Rules for Pitengnaqsaraq


a. One player should be chosen to take care of the food cards (food banker), and one to spin the calendar and weather spinners (weather/time keeper). The food banker should give each person two fish cards, one other food card of the player's choice, one dog team card, and one kayak card.

b. Players should agree on a month to start the game, and each should choose a different colored playing piece. Each should choose a home village, and place his playing pieces on that village to start the game.


  1. Move the calendar spinner forward one space, counterclockwise, (two weeks in time). This represents the passage of two weeks; that is, one turn for all players. Spin the weather wheel at least one full turn, making sure that it is correct for that season. The weather and calendar settings will remain the same for all players, until each has taken a turn. The weather/time keeper will reset them for the following turn.
  2. The weather/time keeper takes the first turn. Then turns will move to his/her right around the table.
  3. When it is his turn, each player rolls the dice to determine his personal luck in hunting or gathering for that turn. For example: it is during the first two weeks of Kaugun (June), the player is in the village of Tuntutuliak, and the weather is 'Avaituq' (fair). Looking at the calendar, the player sees that the following resources are available at that season: king salmon (6), smelt (2), beluga whale (1) and seals (2). The player looks at the resource labeled on the game board to see which of these can be harvested in the vicinity around Tuntutuliak. He sees the symbols for both king salmon and seals in the area. Then he rolls the dice and looks at the lower left hand corner of the board to determine his luck. If, for example, he rolls a six, then he can choose to get either six king salmon cards, or two seal cards. If he rolls a seven or eleven, he can either take all of what is available in that area at that season (six king salmon and two seal cards), or double of any one resource (that is, twelve salmon cards or four seal cards). If a player rolls a three or a nine and has to give cards away, or receives cards from other players, the players who are to receive the gifts can choose what they want from the giver. During his turn, a player may choose to move to another location where the hunting/fishing possibilities look good for the following turn(s). (See Ill-A and B for restrictions imposed by WEATHER CONDITIONS and TRAVEL RULES).
  4. After all the players have had a turn, the next round starts. First each player gives one food card back to the food banker. This represents the food which will be eaten by the player's family and dogs during the coming two weeks. If a player has two dog teams, he/she has to give up an extra food card for each turn. Next, the weather/time keeper moves the calendar spinner one space ahead, and spins the weather wheel. Play proceeds as described above, and should continue for at least one full year to cover the entire subsistence cycle. A player who 'starves' (see RUNNING OUT OF FOOD - Section lll-J) must drop out of the game.

REQUIRED ACTION A ::
Transcribe the passage of the Pitengnaqsaraq rules from "Rules for Pitengnaqsaraq" to "one kayak card.".

PROVIDED RECORDS ::
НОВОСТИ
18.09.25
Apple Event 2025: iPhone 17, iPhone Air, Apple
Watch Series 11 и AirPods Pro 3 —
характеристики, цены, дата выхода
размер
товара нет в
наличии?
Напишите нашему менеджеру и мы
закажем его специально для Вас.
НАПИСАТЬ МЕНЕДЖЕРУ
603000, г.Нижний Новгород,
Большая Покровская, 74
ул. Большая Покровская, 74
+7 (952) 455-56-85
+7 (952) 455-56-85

* * *

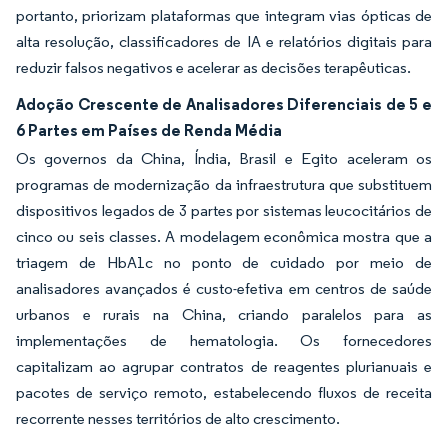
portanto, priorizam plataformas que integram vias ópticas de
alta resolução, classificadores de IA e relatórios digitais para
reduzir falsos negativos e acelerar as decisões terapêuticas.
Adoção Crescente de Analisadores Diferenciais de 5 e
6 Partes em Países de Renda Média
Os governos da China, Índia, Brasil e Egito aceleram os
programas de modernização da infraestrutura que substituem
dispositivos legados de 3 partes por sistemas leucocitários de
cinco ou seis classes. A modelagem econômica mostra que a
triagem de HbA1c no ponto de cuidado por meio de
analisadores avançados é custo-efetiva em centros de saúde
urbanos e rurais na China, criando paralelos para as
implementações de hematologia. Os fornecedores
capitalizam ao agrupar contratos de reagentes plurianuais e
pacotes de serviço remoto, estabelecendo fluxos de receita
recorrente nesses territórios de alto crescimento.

--

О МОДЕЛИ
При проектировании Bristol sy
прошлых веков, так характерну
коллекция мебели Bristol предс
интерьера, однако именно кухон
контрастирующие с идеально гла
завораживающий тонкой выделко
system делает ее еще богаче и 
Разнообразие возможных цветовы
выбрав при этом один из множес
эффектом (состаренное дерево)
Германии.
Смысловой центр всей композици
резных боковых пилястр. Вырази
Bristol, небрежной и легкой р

REQUIRED ACTION B ::
Express the listing from the line with "portanto, priorizam plataformas" to the line with "recorrente nesses territórios" as a Markdown table with the columns Row and Line, leaving out blank lines.

TASK ANSWER A ::
Rules for Pitengnaqsaraq


a. One player should be chosen to take care of the food cards (food banker), and one to spin the calendar and weather spinners (weather/time keeper). The food banker should give each person two fish cards, one other food card of the player's choice, one dog team card, and one kayak card.

TASK ANSWER B ::
| Row | Line |
|---|---|
| 1 | portanto, priorizam plataformas que integram vias ópticas de |
| 2 | alta resolução, classificadores de IA e relatórios digitais para |
| 3 | reduzir falsos negativos e acelerar as decisões terapêuticas. |
| 4 | Adoção Crescente de Analisadores Diferenciais de 5 e |
| 5 | 6 Partes em Países de Renda Média |
| 6 | Os governos da China, Índia, Brasil e Egito aceleram os |
| 7 | programas de modernização da infraestrutura que substituem |
| 8 | dispositivos legados de 3 partes por sistemas leucocitários de |
| 9 | cinco ou seis classes. A modelagem econômica mostra que a |
| 10 | triagem de HbA1c no ponto de cuidado por meio de |
| 11 | analisadores avançados é custo-efetiva em centros de saúde |
| 12 | urbanos e rurais na China, criando paralelos para as |
| 13 | implementações de hematologia. Os fornecedores |
| 14 | capitalizam ao agrupar contratos de reagentes plurianuais e |
| 15 | pacotes de serviço remoto, estabelecendo fluxos de receita |
| 16 | recorrente nesses territórios de alto crescimento. |